=== Section Start ===

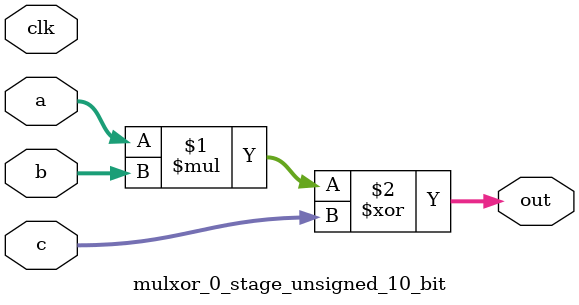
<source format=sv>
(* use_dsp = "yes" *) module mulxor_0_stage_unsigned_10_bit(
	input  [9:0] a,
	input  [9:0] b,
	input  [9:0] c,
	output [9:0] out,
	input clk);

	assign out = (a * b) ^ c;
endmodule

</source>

=== Section End ===

Repeat the records above exactly, leaving out any pictures they contain.

#### Answer section:
<source format=sv>
(* use_dsp = "yes" *) module mulxor_0_stage_unsigned_10_bit(
	input  [9:0] a,
	input  [9:0] b,
	input  [9:0] c,
	output [9:0] out,
	input clk);

	assign out = (a * b) ^ c;
endmodule

</source>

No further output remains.